▶ [TASK DIRECTIONS]:
Write out the lines below again word for word, but leave out the pictures.

▶ [DATA FOR THIS TASK]:
··········

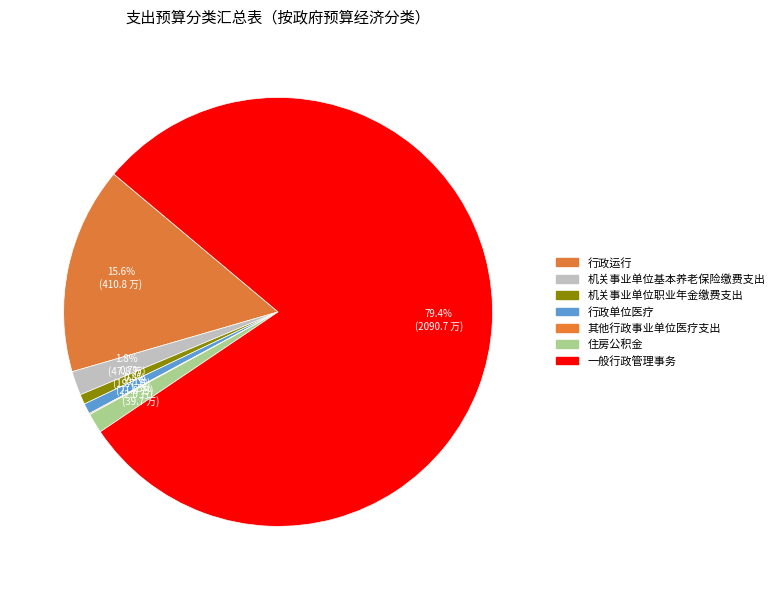

Is it true that 机关事业单位职业年金缴费支出 is 1% of the pie?

True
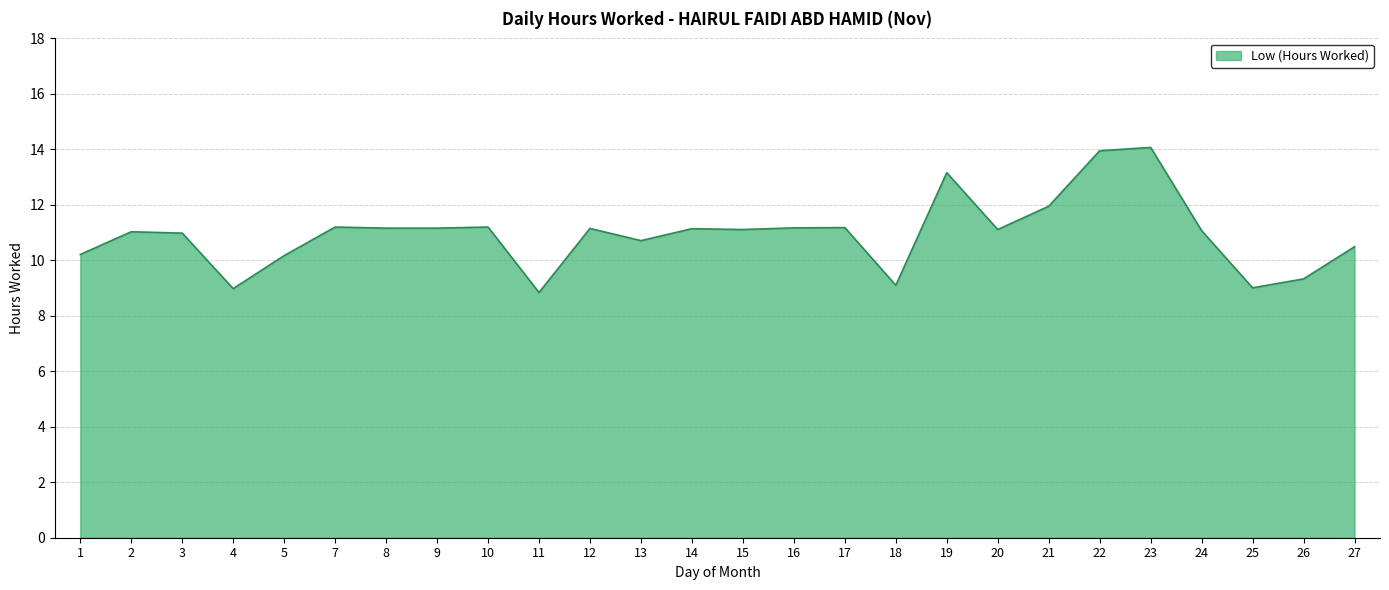

The value at 1 is 15.3. True or false?

False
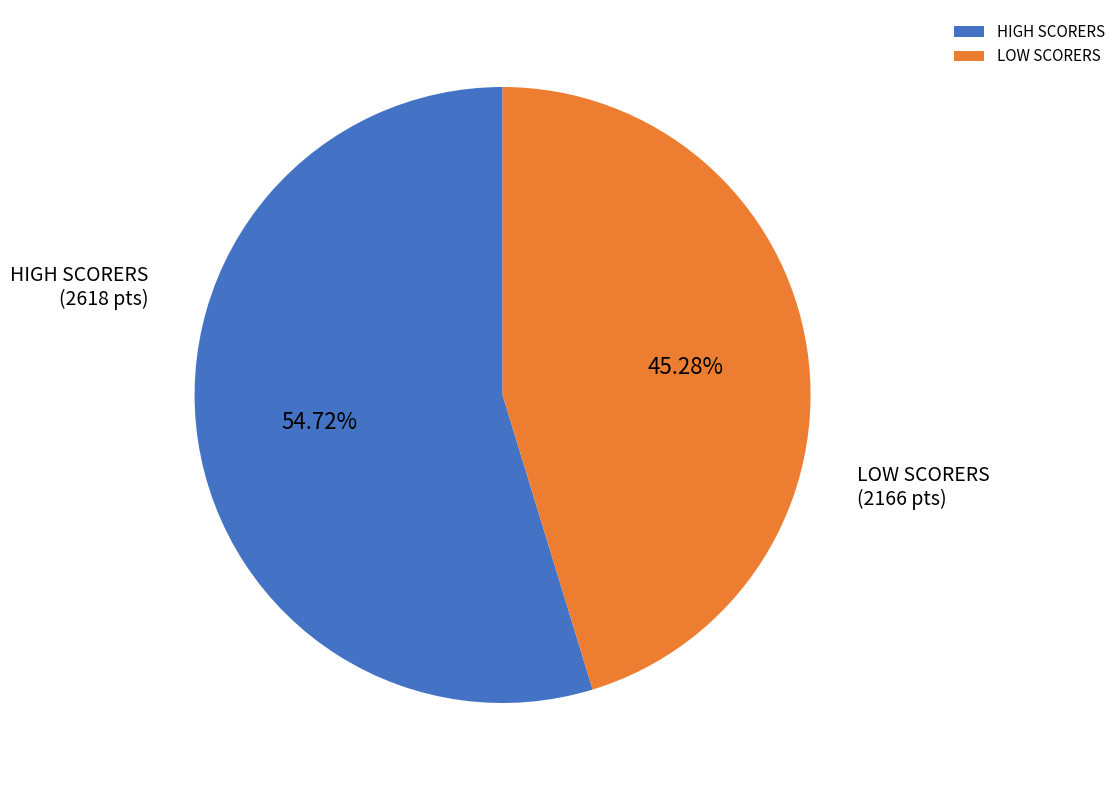

What is the majority slice?

HIGH SCORERS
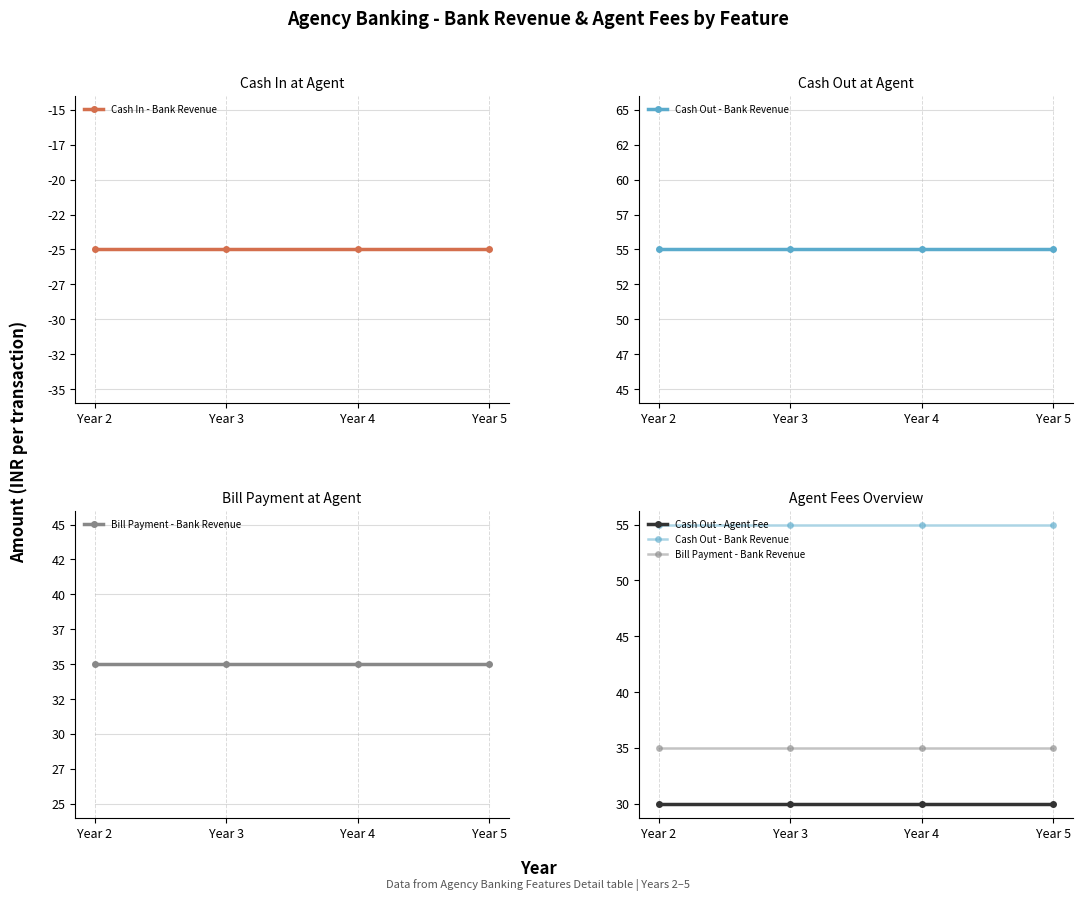

What is the highest value of the Cash In - Bank Revenue series?

-25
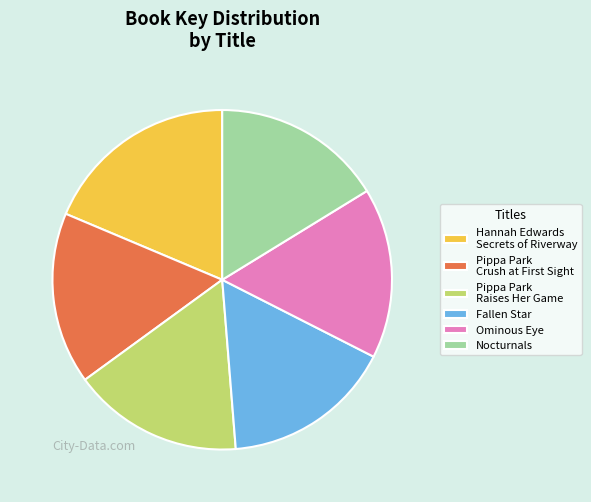

Which slice is the largest?

Hannah Edwards Secrets of Riverway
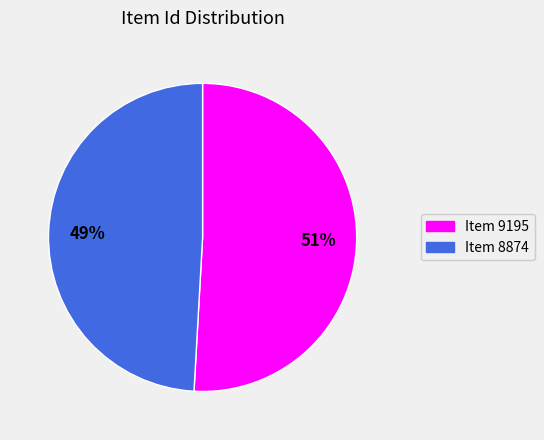

To the nearest percent, what is the difference between the Item 8874 and Item 9195 slice percentages?

2%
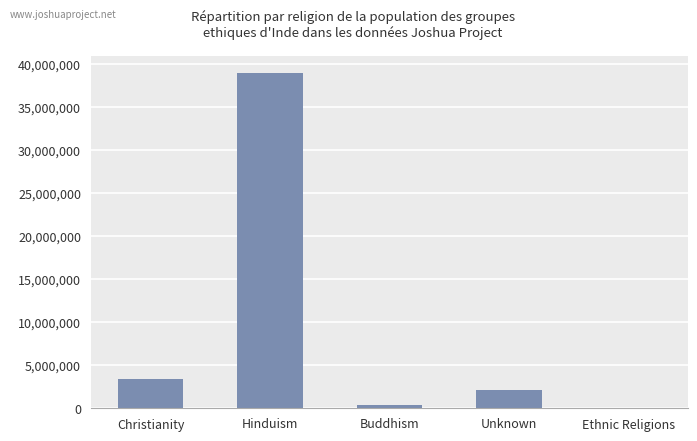

Does the chart contain stacked bars?

No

··········

▶ [SOLUTION TO THIS PROBLEM]:
Is it true that 机关事业单位职业年金缴费支出 is 1% of the pie?

True

The value at 1 is 15.3. True or false?

False

What is the majority slice?

HIGH SCORERS

What is the highest value of the Cash In - Bank Revenue series?

-25

Which slice is the largest?

Hannah Edwards Secrets of Riverway

To the nearest percent, what is the difference between the Item 8874 and Item 9195 slice percentages?

2%

Does the chart contain stacked bars?

No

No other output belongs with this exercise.